Copy the text lines from the entries below, swapping "全部" for "不限" at every occurrence and keeping every other line unchanged. Omit the pictures.

[Saved data entries]
>>>
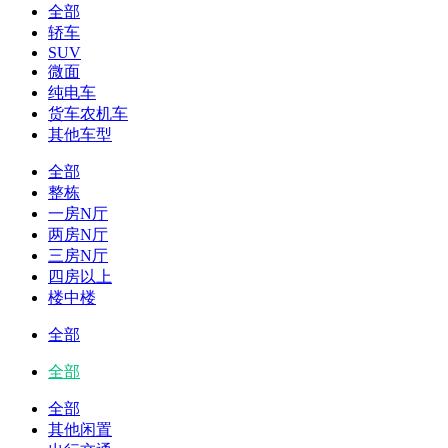
全部
轿车
SUV
微面
纯电车
货车农机车
其他车型
全部
整栋
一房N厅
两房N厅
三房N厅
四房以上
楼中楼
全部
全部
全部
其他闲置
<<<
**ANSWER TO THIS TASK**
不限
轿车
SUV
微面
纯电车
货车农机车
其他车型
不限
整栋
一房N厅
两房N厅
三房N厅
四房以上
楼中楼
不限
不限
不限
其他闲置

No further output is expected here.